Todos nós estamos poluídos e repletos de enormes e múltiplos defeitos. Cada um de nós assim é. Faz parte da nossa condição. Existe, no
entanto, um grupo que se acha mais merecedor de atenção e respeito do que todos
os outros. Esses, em regra, mais não são que simples detratores daqueles que “estão”
na crista da onda. Por mérito próprio, em todos e são muitos os domínios onde
alguém se pode e consegue destacar dos demais.
Vem isto a propósito, de há mais de trinta anos ter ouvido esta frase tida como absoluta definição instantânea acerca de Francisco Sousa Tavares: “Vi-o uma vez, muito bêbado a jogar poker e profundamente malcriado com os outros!”. E pronto. Está definido o homem!
Bêbado, jogador e malcriado!
Nunca me esqueci de tão breve e profundamente lamentável
definição.
Resta dizer que o “definidor”, também jogava poker
frequentemente, também bebia com extrema “generosidade” e também dizia “foda-ses
e caralhos” com elevada abundância. Só não eram nacionalmente reconhecidas as
suas qualidades políticas, profissionais e cívicas que achava merecer possuir.
Enfim.
E isso bastava para alardear tão funesta e original caracterização de um homem notável.
Adiante.
Costumo ultimamente conversar comigo muita vez acerca do facto de me sentir, cada vez mais, “nas tintas”
para a opinião que os outros têm, tiveram ou poderão ter acerca de mim.
Sinceramente.
Já dei para todos esses peditórios.
O Miguel Sousa Tavares marcou uma geração de grandes repórteres
e jornalistas.
Com todas as suas contradições e exageros.
Lembro-me dele em Leiria, na segunda volta das presidenciais em
1986. Estava com um chapéu de feltro preto, de abas viradas para baixo. Eu, era um
puto de 18 anos e achei aquele visual o máximo.
Lembro-me dele, nessas mesmas eleições, a moderar o debate do
século entre Freitas do Amaral e Mário Soares, acompanhado pela enorme jornalista
Margarida Marante. Isto foi no tempo em que os “animais falavam”, quando existiam
jornalistas e políticos de primeiríssima água.

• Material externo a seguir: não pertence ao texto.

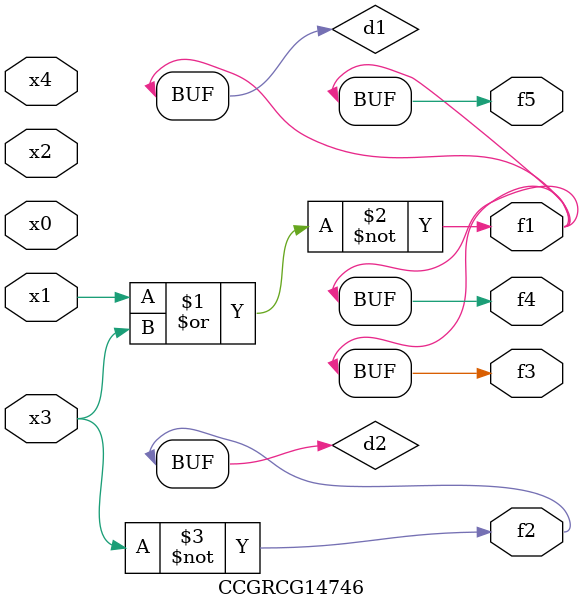
<source format=v>
module CCGRCG14746(
	input x0, x1, x2, x3, x4,
	output f1, f2, f3, f4, f5
);

	wire d1, d2;

	nor (d1, x1, x3);
	not (d2, x3);
	assign f1 = d1;
	assign f2 = d2;
	assign f3 = d1;
	assign f4 = d1;
	assign f5 = d1;
endmodule

</source>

Recordo algumas particularidades como diversas entrevistas
que deu e me foram marcando.
Tudo isto para dizer, uma verdade absoluta: quando se é bom
em alguma coisa neste país – no caso do Miguel e do seu pai, por exemplo – para a maioria de
nós tudo vale, para deitar abaixo. Apenas e só porque existem "alturas" que
alguns nunca alcançarão e, talvez por isso, sintam tanta necessidade em puxar
os outros para baixo, para o lixo, para a lama e para a ralé.

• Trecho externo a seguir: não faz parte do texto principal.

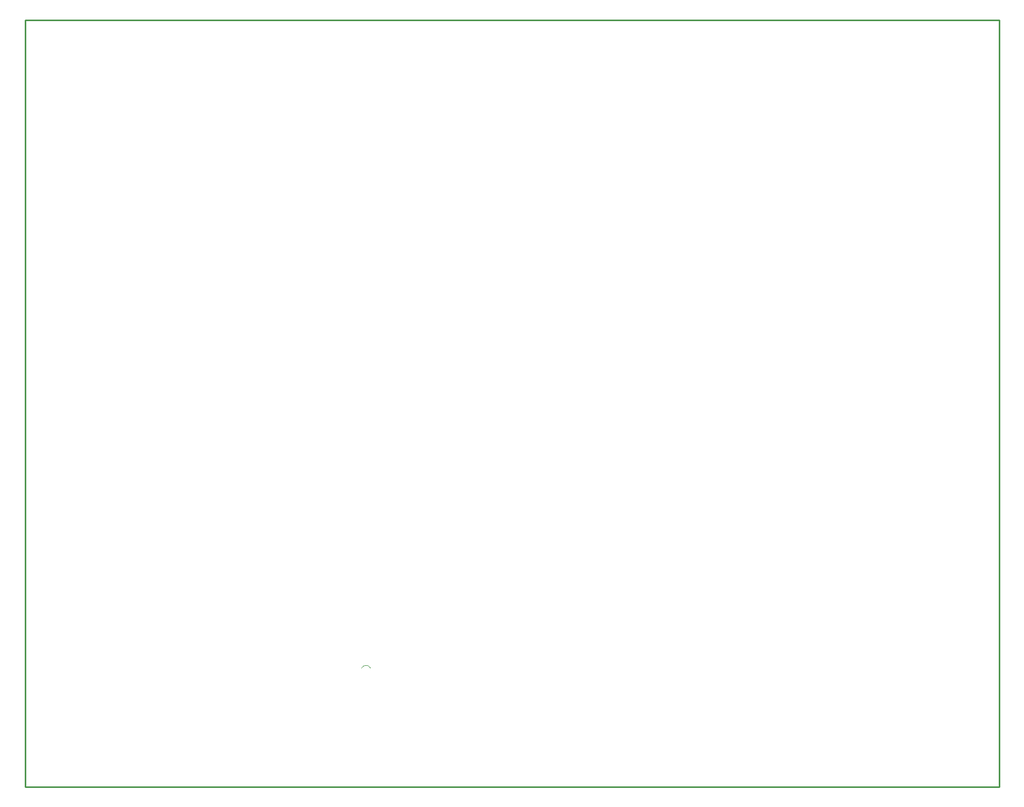
<source format=gko>
G04*
G04 #@! TF.GenerationSoftware,Altium Limited,Altium Designer,25.5.2 (35)*
G04*
G04 Layer_Color=16711935*
%FSLAX44Y44*%
%MOMM*%
G71*
G04*
G04 #@! TF.SameCoordinates,7FE83EBB-F424-4E48-BF24-F714E467DA33*
G04*
G04*
G04 #@! TF.FilePolarity,Positive*
G04*
G01*
G75*
%ADD16C,0.2540*%
%ADD191C,0.0127*%
D16*
X1599956Y-80D02*
Y1259920D01*
X-44Y-80D02*
Y1259920D01*
Y-80D02*
X1599956D01*
X-44Y1259920D02*
X1599956D01*
D191*
X567493Y194921D02*
G03*
X552419Y194921I-7537J-3101D01*
G01*
X1599956Y-80D02*
Y1259920D01*
X725305Y-80D02*
X786858D01*
X1063057D02*
X1399158D01*
X338136D02*
X394609D01*
X1520758D02*
X1599956D01*
X-44D02*
Y1259920D01*
X1599956D01*
X-44Y-80D02*
X161779D01*
M02*

</source>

Por inveja, complexos diversos e simples crueldade, para não
utilizar adjetivos piores.
Ter e transmitir a total liberdade de opinião completamente
expurgada de interesses mesquinhos e pessoais, não é, de facto, para toda a
gente.
Para o Miguel Sousa Tavares, isso foi, com razão ou sem ela,
a constância de todas as suas frases e palavras, atos e omissões.

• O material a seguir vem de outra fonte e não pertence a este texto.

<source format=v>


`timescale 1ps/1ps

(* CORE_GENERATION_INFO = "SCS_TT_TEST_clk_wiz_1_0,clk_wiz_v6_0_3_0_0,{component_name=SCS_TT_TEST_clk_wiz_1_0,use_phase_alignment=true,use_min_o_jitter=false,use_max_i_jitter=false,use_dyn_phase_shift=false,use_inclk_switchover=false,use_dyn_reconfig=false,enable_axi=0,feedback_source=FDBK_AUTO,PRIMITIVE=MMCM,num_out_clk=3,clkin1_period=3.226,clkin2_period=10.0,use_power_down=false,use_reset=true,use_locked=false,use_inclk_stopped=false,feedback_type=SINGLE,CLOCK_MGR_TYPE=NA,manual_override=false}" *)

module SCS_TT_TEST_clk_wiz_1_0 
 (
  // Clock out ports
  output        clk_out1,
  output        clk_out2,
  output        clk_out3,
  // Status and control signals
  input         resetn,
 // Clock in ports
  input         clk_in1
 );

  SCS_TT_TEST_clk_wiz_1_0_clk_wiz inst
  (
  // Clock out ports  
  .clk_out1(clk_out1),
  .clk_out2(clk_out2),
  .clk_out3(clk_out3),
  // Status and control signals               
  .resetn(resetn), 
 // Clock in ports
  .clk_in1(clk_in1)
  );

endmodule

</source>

Para a maioria de vós, que nunca folheou, por exemplo, um exemplar
da “Grande Reportagem” ou nunca leu o livro “No teu silêncio”, será muito
difícil de compreender.
Sorte a minha que li, vi e ouvi este homem, grande jornalista
e, já agora, homem de liberdade.
O que, por si só, já vale bem uma vida.